→ **DATA EXTRACT**
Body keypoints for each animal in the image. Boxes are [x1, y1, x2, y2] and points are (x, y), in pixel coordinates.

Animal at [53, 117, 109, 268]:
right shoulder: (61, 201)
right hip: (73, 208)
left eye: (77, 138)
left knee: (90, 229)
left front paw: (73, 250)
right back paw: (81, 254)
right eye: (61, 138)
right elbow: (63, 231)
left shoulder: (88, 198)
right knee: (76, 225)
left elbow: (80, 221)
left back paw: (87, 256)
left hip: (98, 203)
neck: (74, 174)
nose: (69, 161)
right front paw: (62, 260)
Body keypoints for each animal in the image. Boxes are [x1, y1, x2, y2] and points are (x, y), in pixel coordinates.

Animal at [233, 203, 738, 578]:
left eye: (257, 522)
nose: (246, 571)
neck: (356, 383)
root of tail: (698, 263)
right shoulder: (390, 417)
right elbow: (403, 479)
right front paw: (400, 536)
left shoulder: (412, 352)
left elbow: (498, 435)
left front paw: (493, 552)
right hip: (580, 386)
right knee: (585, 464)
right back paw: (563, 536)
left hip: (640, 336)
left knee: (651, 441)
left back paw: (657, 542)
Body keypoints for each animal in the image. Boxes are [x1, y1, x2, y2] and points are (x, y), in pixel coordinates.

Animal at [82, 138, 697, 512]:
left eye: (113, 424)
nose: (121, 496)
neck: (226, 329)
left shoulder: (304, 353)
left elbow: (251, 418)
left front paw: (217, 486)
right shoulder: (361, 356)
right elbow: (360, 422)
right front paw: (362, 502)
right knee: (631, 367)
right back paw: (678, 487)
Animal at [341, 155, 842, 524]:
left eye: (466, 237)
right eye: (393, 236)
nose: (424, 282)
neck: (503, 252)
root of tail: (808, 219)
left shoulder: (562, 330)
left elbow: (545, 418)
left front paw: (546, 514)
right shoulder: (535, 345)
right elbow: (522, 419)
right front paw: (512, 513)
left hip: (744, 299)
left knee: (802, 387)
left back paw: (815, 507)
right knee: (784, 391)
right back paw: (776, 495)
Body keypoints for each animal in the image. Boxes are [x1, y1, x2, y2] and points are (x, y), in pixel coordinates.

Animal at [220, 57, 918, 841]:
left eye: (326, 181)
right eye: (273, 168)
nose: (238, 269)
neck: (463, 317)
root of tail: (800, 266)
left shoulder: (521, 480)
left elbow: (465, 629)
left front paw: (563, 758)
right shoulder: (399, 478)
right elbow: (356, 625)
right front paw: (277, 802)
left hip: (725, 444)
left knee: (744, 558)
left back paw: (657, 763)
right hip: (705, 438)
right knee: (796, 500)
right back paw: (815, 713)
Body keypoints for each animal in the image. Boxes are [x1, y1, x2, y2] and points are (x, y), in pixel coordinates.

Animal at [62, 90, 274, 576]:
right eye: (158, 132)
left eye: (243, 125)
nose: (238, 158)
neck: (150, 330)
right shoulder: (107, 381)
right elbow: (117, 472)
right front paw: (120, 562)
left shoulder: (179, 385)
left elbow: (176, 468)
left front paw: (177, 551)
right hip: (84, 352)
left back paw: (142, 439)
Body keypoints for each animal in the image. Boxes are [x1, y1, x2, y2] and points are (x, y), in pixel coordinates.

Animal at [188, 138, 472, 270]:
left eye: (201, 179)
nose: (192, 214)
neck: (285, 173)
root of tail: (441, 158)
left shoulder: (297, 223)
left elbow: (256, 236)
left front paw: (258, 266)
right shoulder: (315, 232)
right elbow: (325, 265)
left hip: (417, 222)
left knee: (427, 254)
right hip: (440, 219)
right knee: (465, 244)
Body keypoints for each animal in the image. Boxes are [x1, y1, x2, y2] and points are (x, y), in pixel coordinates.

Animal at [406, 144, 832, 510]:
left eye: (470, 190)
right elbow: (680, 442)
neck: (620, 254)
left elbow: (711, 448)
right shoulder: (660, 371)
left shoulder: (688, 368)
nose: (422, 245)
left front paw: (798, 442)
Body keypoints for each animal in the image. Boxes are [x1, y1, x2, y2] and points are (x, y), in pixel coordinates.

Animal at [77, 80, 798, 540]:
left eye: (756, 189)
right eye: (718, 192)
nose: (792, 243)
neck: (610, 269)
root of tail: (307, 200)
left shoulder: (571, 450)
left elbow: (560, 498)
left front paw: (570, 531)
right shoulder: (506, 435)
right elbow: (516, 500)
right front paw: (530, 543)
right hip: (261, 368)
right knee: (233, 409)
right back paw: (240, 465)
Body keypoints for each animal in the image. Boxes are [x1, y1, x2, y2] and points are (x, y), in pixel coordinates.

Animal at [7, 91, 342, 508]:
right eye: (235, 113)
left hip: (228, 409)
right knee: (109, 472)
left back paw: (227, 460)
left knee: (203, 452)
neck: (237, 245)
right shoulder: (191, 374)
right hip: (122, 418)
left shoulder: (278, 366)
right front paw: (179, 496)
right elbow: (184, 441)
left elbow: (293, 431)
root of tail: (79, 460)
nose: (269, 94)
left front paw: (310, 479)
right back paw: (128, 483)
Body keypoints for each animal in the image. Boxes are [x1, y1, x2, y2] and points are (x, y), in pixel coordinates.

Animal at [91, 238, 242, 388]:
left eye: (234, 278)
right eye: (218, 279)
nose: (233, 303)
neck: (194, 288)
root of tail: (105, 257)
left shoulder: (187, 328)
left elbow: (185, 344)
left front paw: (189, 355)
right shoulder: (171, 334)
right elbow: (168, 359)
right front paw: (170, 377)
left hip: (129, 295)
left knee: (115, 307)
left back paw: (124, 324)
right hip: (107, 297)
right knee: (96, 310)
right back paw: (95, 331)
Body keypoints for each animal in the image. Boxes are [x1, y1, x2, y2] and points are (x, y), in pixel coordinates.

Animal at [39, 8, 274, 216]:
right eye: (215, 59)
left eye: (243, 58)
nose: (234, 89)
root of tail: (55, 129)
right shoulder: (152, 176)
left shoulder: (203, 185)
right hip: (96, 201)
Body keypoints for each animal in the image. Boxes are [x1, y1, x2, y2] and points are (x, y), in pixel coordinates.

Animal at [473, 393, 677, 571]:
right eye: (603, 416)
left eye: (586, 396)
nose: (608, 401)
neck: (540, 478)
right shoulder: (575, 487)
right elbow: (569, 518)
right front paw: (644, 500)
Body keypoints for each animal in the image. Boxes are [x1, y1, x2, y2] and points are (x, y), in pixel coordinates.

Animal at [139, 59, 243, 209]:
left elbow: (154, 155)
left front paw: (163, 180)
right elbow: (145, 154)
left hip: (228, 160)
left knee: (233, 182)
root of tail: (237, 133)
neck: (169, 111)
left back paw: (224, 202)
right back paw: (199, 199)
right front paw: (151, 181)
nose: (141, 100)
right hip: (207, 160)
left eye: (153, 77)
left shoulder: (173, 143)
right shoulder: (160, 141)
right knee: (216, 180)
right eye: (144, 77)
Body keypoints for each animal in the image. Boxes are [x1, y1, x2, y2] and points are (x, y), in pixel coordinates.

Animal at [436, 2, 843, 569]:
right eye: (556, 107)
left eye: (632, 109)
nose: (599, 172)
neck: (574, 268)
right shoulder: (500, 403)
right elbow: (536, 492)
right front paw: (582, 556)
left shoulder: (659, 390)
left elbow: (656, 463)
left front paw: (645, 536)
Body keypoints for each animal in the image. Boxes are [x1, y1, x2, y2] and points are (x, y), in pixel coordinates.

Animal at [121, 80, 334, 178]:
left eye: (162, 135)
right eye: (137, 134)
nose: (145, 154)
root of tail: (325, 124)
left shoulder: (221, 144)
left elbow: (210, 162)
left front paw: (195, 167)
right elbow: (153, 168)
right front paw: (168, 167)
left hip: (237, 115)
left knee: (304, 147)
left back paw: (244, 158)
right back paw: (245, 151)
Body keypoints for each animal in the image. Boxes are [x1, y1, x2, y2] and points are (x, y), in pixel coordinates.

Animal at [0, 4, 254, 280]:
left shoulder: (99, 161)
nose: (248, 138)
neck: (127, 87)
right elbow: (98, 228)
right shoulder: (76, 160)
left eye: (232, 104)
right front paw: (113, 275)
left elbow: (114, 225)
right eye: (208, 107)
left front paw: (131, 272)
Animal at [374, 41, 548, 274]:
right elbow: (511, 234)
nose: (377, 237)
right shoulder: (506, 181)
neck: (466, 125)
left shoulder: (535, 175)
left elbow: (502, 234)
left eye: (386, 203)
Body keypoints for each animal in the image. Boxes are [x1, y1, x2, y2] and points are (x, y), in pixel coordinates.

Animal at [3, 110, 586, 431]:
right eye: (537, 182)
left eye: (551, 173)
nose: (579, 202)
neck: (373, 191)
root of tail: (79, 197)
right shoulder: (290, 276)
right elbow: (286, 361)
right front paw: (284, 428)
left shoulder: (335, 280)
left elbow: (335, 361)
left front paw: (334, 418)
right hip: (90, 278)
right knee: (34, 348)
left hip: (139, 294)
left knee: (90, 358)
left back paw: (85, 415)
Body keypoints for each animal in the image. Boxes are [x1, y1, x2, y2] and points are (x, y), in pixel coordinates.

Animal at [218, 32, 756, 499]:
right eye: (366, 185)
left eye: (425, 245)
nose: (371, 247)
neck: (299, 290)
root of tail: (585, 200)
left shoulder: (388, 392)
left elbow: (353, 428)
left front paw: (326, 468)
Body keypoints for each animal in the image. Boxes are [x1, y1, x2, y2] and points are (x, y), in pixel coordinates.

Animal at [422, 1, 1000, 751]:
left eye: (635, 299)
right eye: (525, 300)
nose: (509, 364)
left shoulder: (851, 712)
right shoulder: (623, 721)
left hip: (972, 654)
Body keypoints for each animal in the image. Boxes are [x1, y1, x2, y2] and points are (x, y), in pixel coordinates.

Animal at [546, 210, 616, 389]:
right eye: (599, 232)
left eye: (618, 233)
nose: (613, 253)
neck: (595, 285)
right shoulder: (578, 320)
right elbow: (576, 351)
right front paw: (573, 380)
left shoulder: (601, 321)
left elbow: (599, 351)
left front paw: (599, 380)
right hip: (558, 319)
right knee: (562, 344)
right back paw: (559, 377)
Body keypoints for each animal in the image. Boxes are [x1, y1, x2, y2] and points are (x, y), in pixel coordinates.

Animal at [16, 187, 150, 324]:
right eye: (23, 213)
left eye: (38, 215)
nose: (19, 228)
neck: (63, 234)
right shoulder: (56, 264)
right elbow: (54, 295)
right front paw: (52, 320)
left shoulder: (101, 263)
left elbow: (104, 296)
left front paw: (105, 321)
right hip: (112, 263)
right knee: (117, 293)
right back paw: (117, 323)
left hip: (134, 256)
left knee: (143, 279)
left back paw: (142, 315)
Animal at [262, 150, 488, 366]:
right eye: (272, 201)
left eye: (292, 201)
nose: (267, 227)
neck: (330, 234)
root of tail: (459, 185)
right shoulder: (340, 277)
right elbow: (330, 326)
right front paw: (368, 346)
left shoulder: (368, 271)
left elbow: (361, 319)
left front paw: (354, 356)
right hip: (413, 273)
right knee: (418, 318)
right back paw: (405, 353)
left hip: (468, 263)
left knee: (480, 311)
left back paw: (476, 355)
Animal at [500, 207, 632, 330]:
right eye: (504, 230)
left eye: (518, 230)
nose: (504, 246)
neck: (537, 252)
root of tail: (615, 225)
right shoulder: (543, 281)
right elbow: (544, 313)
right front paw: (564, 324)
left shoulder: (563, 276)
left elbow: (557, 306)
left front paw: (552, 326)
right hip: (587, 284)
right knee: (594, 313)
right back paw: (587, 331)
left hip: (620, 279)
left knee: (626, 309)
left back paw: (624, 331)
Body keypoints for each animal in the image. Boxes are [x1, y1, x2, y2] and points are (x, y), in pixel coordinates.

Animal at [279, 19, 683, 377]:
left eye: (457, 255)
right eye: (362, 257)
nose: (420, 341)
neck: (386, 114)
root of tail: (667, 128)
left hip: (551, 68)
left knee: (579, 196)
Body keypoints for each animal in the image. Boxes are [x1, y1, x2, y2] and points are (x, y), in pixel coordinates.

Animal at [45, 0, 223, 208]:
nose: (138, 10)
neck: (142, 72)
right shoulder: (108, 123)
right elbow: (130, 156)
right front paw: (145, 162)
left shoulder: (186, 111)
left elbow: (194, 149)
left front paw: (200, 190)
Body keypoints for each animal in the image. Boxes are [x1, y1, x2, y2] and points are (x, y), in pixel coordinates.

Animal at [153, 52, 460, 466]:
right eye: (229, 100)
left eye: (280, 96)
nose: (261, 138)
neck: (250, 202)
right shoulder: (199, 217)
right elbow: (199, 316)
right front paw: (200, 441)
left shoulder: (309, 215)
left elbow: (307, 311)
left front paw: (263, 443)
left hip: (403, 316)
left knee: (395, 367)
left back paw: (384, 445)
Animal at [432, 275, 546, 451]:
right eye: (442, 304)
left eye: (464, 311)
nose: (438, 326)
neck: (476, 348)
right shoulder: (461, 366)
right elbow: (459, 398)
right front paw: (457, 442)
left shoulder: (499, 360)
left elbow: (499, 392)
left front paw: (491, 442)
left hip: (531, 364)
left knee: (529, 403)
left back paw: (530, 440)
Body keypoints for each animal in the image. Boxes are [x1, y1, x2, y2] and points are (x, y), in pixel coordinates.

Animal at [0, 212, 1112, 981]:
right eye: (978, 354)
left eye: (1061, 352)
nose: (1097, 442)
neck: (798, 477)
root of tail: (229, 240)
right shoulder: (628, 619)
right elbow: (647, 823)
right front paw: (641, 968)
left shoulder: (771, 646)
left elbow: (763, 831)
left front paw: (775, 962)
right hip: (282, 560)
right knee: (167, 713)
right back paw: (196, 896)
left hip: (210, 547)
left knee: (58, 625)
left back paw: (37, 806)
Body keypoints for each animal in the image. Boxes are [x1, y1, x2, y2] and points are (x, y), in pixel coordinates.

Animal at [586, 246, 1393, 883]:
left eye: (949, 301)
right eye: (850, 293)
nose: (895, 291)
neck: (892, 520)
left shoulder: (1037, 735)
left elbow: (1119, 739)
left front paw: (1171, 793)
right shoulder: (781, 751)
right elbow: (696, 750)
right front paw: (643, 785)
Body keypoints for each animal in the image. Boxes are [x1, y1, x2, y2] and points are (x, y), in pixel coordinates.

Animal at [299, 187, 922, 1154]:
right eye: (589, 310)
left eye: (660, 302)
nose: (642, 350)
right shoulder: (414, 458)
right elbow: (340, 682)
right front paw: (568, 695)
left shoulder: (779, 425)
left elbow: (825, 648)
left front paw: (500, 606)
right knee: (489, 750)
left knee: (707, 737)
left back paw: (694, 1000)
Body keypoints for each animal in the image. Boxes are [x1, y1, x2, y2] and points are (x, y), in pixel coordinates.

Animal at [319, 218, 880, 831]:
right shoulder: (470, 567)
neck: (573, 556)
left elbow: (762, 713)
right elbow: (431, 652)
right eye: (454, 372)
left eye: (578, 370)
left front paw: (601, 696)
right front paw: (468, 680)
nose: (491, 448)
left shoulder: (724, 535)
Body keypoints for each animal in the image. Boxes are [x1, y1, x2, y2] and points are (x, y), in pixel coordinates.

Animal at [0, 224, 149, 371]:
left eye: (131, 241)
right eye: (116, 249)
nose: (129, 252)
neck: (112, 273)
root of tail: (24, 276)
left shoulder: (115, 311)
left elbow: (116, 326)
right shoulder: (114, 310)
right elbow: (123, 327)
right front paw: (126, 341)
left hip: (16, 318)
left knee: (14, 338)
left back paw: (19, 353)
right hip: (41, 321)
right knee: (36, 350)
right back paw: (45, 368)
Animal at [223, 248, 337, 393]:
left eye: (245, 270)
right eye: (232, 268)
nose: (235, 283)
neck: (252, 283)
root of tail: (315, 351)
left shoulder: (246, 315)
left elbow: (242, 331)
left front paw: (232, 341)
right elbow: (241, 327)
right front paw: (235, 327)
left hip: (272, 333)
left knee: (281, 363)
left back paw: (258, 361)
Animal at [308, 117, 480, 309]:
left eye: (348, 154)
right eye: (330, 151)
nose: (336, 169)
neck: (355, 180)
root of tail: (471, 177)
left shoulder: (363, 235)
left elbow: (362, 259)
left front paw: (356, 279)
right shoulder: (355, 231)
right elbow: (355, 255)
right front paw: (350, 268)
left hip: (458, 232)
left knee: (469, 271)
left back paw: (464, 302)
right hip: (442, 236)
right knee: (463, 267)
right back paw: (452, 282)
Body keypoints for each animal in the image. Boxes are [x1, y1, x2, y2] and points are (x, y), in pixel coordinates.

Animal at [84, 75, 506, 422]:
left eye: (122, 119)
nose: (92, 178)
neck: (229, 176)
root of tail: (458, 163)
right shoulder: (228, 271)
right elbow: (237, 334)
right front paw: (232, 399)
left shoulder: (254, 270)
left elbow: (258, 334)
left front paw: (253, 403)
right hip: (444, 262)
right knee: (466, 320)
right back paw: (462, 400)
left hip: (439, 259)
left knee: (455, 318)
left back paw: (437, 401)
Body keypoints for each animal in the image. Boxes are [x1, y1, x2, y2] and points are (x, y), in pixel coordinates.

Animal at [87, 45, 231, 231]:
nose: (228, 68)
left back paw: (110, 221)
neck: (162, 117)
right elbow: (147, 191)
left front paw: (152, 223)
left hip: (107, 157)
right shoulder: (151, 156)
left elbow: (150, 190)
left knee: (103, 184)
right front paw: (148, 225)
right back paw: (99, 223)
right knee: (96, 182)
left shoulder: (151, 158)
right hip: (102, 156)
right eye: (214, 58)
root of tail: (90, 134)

→ **TASK OBJECTIVE**
Starting with the line with "neck: (226, 329)" above and going on through the line with "right shoulder: (660, 371)", transcribe every line exactly, both ends included, and add nothing.

→ **TASK OUTPUT**
neck: (226, 329)
left shoulder: (304, 353)
left elbow: (251, 418)
left front paw: (217, 486)
right shoulder: (361, 356)
right elbow: (360, 422)
right front paw: (362, 502)
right knee: (631, 367)
right back paw: (678, 487)
Animal at [341, 155, 842, 524]:
left eye: (466, 237)
right eye: (393, 236)
nose: (424, 282)
neck: (503, 252)
root of tail: (808, 219)
left shoulder: (562, 330)
left elbow: (545, 418)
left front paw: (546, 514)
right shoulder: (535, 345)
right elbow: (522, 419)
right front paw: (512, 513)
left hip: (744, 299)
left knee: (802, 387)
left back paw: (815, 507)
right knee: (784, 391)
right back paw: (776, 495)
Body keypoints for each animal in the image. Boxes are [x1, y1, x2, y2] and points are (x, y), in pixel coordinates.

Animal at [220, 57, 918, 841]:
left eye: (326, 181)
right eye: (273, 168)
nose: (238, 269)
neck: (463, 317)
root of tail: (800, 266)
left shoulder: (521, 480)
left elbow: (465, 629)
left front paw: (563, 758)
right shoulder: (399, 478)
right elbow: (356, 625)
right front paw: (277, 802)
left hip: (725, 444)
left knee: (744, 558)
left back paw: (657, 763)
right hip: (705, 438)
right knee: (796, 500)
right back paw: (815, 713)
Body keypoints for each animal in the image. Boxes are [x1, y1, x2, y2] and points are (x, y), in pixel coordinates.

Animal at [62, 90, 274, 576]:
right eye: (158, 132)
left eye: (243, 125)
nose: (238, 158)
neck: (150, 330)
right shoulder: (107, 381)
right elbow: (117, 472)
right front paw: (120, 562)
left shoulder: (179, 385)
left elbow: (176, 468)
left front paw: (177, 551)
right hip: (84, 352)
left back paw: (142, 439)
Body keypoints for each animal in the image. Boxes are [x1, y1, x2, y2] and points are (x, y), in pixel coordinates.

Animal at [188, 138, 472, 270]:
left eye: (201, 179)
nose: (192, 214)
neck: (285, 173)
root of tail: (441, 158)
left shoulder: (297, 223)
left elbow: (256, 236)
left front paw: (258, 266)
right shoulder: (315, 232)
right elbow: (325, 265)
left hip: (417, 222)
left knee: (427, 254)
right hip: (440, 219)
right knee: (465, 244)
Body keypoints for each animal in the image. Boxes are [x1, y1, x2, y2] and points are (x, y), in pixel coordinates.

Animal at [406, 144, 832, 510]:
left eye: (470, 190)
right elbow: (680, 442)
neck: (620, 254)
left elbow: (711, 448)
right shoulder: (660, 371)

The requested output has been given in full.